The operator of each vessel involved must complete a written report. This report needs to include the name and address of the boat operator and the identification of the boat to any injured person or to the owner of any property damaged.
Camping and Overnight Use
A Backcountry Use Permit is required for all overnight backcountry camping. Between June 1 and September 30, a per person per night fee will be charged at the time of permit issuance. An additional fee will be charged for confirmed advance reservations. Please check Glacier’s Backcountry Camping Guide for details.
Undesignated camping is not allowed on lakes or lakeshores. Overnight camping on a vessel/boat within Glacier National Park is prohibited.
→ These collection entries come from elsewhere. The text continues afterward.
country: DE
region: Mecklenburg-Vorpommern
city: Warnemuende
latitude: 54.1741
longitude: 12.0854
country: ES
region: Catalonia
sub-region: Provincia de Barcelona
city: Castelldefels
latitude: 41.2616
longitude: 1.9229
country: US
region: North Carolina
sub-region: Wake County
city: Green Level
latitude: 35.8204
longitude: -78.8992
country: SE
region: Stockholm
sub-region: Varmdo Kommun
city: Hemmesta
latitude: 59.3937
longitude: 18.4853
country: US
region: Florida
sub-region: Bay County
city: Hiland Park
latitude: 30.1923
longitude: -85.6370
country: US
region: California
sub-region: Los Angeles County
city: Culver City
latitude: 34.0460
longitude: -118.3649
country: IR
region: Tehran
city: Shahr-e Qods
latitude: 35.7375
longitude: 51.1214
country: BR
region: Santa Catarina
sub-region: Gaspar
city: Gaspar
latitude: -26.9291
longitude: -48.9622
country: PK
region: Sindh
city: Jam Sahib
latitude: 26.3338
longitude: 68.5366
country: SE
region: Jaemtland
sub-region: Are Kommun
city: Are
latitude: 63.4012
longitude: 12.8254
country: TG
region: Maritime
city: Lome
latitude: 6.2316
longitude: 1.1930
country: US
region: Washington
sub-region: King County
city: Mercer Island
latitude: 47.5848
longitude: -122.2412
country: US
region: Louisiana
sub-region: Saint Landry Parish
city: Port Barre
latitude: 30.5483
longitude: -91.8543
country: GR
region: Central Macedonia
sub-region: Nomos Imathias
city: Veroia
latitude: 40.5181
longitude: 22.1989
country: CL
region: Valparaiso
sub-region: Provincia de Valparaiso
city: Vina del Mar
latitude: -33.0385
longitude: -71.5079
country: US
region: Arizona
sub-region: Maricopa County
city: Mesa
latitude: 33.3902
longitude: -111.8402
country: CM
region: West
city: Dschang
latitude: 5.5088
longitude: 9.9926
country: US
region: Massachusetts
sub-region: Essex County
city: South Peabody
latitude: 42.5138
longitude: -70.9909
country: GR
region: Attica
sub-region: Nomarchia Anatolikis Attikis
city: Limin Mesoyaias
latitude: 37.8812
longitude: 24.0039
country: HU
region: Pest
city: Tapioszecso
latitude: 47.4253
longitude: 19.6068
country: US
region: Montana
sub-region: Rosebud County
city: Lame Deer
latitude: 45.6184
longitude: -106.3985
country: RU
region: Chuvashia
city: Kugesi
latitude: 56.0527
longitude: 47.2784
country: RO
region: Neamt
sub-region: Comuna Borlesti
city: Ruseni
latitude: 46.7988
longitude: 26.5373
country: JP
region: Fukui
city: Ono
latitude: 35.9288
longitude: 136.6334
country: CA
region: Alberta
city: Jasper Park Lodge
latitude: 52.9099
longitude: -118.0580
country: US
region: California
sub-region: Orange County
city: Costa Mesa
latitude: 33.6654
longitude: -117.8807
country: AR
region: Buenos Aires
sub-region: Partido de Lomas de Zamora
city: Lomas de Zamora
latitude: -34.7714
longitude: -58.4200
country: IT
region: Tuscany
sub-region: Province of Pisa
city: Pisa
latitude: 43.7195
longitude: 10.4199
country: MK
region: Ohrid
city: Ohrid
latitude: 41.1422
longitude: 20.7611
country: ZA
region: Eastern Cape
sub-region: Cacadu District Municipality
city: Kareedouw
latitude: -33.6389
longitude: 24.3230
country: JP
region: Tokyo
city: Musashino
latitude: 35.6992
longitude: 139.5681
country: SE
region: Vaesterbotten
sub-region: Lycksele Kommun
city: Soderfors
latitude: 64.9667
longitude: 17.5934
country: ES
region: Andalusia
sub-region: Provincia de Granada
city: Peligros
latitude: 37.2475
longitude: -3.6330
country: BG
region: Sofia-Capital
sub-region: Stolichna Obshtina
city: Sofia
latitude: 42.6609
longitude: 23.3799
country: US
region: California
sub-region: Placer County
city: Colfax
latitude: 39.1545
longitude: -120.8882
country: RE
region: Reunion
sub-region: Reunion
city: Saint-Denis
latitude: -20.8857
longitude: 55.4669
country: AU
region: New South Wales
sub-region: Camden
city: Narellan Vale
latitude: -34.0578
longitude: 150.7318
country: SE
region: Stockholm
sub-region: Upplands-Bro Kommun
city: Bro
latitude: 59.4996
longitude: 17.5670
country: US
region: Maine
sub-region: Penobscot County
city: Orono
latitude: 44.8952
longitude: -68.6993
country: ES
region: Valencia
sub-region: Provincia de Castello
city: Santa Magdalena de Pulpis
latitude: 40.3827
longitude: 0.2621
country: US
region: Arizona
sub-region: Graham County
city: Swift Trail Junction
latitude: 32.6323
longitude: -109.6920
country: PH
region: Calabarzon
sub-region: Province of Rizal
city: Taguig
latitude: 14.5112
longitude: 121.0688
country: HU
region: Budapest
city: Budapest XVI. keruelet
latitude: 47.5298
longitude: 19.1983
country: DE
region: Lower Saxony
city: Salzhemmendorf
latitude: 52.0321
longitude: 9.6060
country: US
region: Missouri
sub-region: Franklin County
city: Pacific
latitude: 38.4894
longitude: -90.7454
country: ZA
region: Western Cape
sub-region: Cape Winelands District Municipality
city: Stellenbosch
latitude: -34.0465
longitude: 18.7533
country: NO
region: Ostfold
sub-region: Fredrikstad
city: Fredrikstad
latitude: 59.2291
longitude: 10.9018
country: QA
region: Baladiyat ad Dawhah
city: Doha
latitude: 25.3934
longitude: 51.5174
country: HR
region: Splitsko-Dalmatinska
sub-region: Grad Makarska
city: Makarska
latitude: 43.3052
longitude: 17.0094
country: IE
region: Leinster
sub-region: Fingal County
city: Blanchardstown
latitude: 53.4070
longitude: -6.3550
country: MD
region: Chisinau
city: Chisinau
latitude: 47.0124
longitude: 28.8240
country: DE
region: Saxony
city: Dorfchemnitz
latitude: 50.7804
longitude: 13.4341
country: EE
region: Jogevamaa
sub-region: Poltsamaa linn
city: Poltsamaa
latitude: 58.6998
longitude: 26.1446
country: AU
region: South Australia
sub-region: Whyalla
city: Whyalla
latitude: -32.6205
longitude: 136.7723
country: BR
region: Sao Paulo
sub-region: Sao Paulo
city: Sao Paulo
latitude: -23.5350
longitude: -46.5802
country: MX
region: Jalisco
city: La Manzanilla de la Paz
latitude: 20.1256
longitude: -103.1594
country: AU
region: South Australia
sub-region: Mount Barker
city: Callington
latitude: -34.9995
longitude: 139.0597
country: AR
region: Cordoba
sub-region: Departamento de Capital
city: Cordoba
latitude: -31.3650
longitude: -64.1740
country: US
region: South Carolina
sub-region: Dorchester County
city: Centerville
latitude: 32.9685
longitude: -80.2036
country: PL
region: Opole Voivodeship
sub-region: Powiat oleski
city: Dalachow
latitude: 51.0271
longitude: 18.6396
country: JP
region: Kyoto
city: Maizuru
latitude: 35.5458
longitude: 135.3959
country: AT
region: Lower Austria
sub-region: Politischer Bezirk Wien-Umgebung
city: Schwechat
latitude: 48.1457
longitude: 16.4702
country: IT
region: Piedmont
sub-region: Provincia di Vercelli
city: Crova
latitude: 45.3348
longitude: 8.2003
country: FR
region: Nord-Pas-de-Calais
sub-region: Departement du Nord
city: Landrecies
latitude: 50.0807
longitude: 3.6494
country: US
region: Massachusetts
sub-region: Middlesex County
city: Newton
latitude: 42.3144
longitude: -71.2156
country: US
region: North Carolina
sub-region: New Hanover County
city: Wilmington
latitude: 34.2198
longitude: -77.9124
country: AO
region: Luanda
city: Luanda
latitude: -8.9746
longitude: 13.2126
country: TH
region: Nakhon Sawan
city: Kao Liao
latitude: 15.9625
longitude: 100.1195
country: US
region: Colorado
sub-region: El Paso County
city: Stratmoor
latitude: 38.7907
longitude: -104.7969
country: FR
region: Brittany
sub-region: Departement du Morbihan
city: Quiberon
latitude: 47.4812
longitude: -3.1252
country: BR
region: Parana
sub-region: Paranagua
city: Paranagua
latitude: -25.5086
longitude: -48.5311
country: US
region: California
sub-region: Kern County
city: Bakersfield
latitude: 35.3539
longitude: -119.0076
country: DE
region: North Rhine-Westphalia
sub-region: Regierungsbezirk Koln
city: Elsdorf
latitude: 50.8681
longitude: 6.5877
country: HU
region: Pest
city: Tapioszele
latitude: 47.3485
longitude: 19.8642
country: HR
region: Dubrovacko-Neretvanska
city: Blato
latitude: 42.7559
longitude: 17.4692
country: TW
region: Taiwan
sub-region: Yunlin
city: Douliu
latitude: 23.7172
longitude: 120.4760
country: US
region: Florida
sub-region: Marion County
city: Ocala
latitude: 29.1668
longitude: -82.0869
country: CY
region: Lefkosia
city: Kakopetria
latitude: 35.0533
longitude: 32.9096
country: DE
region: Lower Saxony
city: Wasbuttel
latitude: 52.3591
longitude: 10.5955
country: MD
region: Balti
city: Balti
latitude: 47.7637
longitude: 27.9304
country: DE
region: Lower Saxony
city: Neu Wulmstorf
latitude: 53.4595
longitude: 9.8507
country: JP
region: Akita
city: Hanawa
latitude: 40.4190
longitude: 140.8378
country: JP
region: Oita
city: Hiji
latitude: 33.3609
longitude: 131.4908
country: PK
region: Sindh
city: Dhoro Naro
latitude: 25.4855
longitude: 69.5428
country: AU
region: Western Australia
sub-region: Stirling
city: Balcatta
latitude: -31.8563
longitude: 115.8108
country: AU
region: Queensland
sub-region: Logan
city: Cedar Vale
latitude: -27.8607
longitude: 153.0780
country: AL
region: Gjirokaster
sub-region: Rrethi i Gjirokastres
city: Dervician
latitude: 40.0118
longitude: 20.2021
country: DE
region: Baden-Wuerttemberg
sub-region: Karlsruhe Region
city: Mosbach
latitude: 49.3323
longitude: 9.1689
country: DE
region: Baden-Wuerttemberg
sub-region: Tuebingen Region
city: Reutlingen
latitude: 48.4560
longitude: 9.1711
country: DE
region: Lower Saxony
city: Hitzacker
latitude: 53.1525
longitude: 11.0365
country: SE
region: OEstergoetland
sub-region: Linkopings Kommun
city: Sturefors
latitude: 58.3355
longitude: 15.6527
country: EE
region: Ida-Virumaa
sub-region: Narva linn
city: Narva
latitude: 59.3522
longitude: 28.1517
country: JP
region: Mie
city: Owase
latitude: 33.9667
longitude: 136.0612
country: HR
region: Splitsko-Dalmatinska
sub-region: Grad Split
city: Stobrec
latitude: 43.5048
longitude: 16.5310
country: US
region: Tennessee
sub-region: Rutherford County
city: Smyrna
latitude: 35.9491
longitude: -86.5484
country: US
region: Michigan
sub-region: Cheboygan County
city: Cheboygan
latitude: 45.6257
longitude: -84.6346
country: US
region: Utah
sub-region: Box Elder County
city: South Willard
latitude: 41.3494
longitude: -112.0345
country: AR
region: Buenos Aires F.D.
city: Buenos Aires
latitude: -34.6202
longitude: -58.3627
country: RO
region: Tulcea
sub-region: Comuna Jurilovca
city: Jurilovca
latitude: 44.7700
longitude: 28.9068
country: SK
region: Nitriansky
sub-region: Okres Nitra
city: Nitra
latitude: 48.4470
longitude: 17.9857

Pets are allowed in developed areas, frontcountry campsites and picnic areas, along roads, and in vessels on lakes where motorized watercraft were permitted (Bowman, McDonald, Sherburne, St. Mary, Swiftcurrent, Two Medicine, and Upper Waterton Lakes). Pets must be on a leash no longer than six feet, under physical restraint or caged at all times, including while in open-bed pickup trucks. Pets are not to be left tied to an object when unattended. Pet owners must pick up after their pets and dispose of waste in a trash receptacle. Owners must not allow a pet to make noise that is unreasonable.
The rivers and lakes in this mountainous region are very cold. All users (boaters and swimmers) should be aware of the dangers of hypothermia at any time of the year. Hypothermia can occur even at temperatures above freezing. People in poor physical condition or who are exhausted are particularly at risk.
Avoid hypothermia by wearing water-resistant or moisture wicking clothing and dressing in layers. Minimize wind exposure and if your clothes become wet, replace them.
Currently all waters within Glacier National Park are closed to boating.
White water canoeing, kayaking, or rafting can be enjoyed on the Flathead River, which forms the south and west boundary of Glacier.
Boaters operating on Waterton Lake, who land in the United States, are subject to U.S. customs regulations and are required to check in at Goat Haunt Ranger Station.